In lack of a previous non-disclosure agreement prepared during the negotiation phase, the know-how assignment or license agreements may be integrated with a clause of the same content.The license agreement could provide the obligation for the licensor to put into act the necessary measures to an adequate protection of the information (for examples restricted accesses, safety systems, raising awareness among the staff, computer security, etc.)

4

Non-compete agreements

The undertaking may prepare specific non-compete agreements addressed to other companies or to its employer or associates.

Non-compete agreements addressed to other companies may be related to some specific activities, even if exercised jointly, which fulfilment requires the usage of confidential information. In accordance to art 2596 Italian Civil Code in order to be considered valid, those clauses have to be limited to a precise area or to a precise activity and not exceed the 5-year period.

Moreover, the undertaking may decide to have its employer sign a specific non-compete agreement pursuant to art. 2125 Italian Civil Code. The non-compete agreement is a limitation in the execution of the employee’s activity after the end of his/her employment agreement.To be valid the agreement has to be written, it has to include a compensation for the employer and the commitment has to meet specific requirements in terms of subject, time and place.

In terms of form, this agreement can be included in the employment agreement or included in a specific and separate document other than the agreement of reference.

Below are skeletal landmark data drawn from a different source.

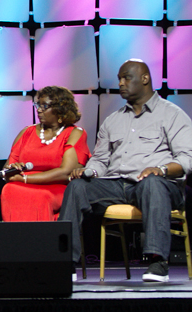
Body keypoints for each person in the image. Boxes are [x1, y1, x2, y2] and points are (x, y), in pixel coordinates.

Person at [60, 59, 192, 282]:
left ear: (145, 78)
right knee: (77, 187)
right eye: (119, 78)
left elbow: (187, 159)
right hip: (116, 184)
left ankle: (157, 261)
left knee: (152, 183)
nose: (120, 83)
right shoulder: (113, 120)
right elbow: (101, 160)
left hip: (158, 185)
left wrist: (160, 169)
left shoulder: (172, 114)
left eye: (126, 78)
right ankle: (64, 263)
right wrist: (89, 171)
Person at [0, 86, 91, 221]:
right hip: (21, 184)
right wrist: (13, 170)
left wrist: (25, 179)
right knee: (9, 189)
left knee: (40, 196)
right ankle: (15, 241)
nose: (39, 109)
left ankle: (41, 241)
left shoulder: (74, 133)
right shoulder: (26, 132)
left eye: (45, 106)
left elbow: (65, 172)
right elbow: (7, 169)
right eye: (38, 105)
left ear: (61, 109)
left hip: (57, 188)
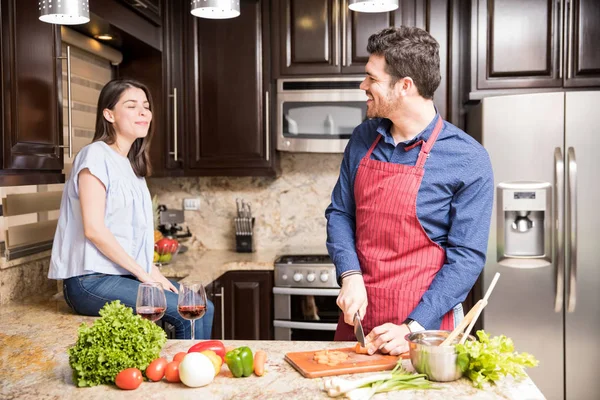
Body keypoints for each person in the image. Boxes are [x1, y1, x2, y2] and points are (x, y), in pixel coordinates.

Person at [325, 27, 494, 355]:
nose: (363, 86)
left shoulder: (468, 158)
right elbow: (341, 213)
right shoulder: (364, 138)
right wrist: (349, 274)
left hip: (425, 330)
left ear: (405, 86)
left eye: (371, 78)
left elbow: (466, 258)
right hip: (359, 319)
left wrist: (413, 329)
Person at [49, 79, 214, 339]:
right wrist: (145, 275)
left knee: (202, 307)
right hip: (90, 282)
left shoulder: (132, 167)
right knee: (184, 312)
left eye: (146, 106)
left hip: (123, 277)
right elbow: (94, 229)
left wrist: (154, 273)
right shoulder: (95, 155)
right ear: (109, 114)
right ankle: (186, 374)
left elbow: (131, 237)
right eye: (132, 105)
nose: (143, 112)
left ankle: (198, 372)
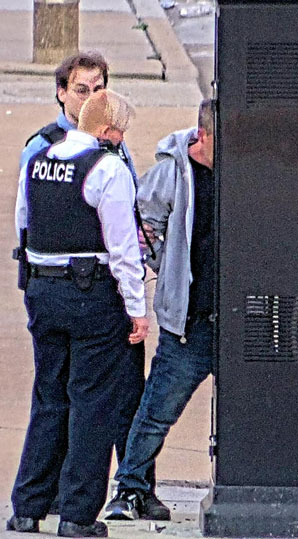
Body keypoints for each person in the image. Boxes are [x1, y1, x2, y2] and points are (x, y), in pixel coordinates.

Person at [20, 51, 167, 520]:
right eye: (119, 130)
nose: (122, 138)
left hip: (44, 288)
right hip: (91, 295)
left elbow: (25, 222)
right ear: (107, 129)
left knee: (49, 398)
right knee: (92, 403)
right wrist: (137, 308)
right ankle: (77, 515)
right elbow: (124, 251)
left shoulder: (39, 156)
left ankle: (27, 506)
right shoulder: (107, 168)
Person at [105, 100, 216, 521]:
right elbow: (144, 225)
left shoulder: (243, 171)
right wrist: (164, 266)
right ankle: (130, 489)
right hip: (187, 322)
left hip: (237, 321)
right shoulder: (173, 172)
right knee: (156, 412)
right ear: (201, 136)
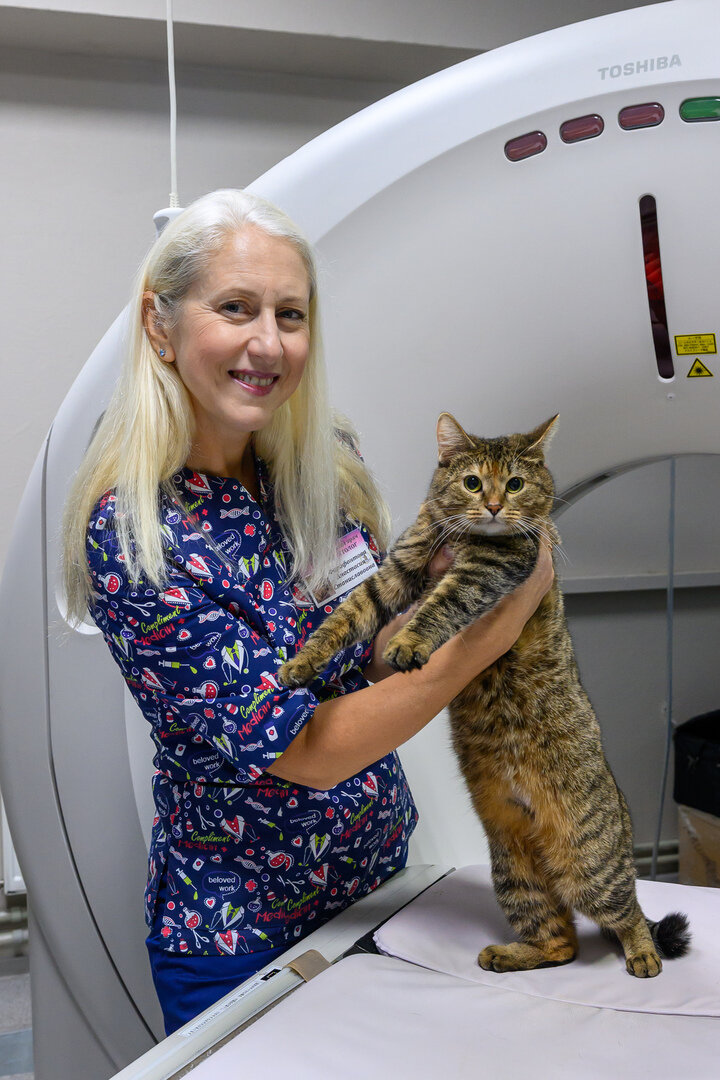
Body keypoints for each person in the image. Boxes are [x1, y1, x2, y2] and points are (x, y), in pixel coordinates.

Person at [62, 188, 554, 1035]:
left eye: (290, 315)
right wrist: (483, 638)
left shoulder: (325, 465)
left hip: (381, 894)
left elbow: (369, 657)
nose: (268, 343)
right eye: (235, 308)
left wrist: (442, 593)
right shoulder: (137, 537)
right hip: (241, 939)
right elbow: (309, 752)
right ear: (159, 324)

The duration of the commitment shall not exceed five years, in case of managers, and three in the rest of the cases. If a longer period is agreed, the duration will be reduced as indicated above.

5

Conditions or agreements to prevent news leaks made by employees or associates

To prevent news leaks made by employees or associates, the company may prepare a series of clauses to be inserted in employment and collaboration agreements  or specific clauses.

The company may insert in the agreements non-disclosure conditions requiring the employer or associate to keep specific information secret of draw non-disclosure agreements to attach to the employment or collaboration agreements. It may also insert non-compete clauses in the employment or collaboration agreementsto regulate the limitation in the execution of the employer’s or associate task after the end of the agreement. The aim of this is to avoid possible trade secrets to be known and used by competing companies, which could hire the employer, or in another activity by a competitor.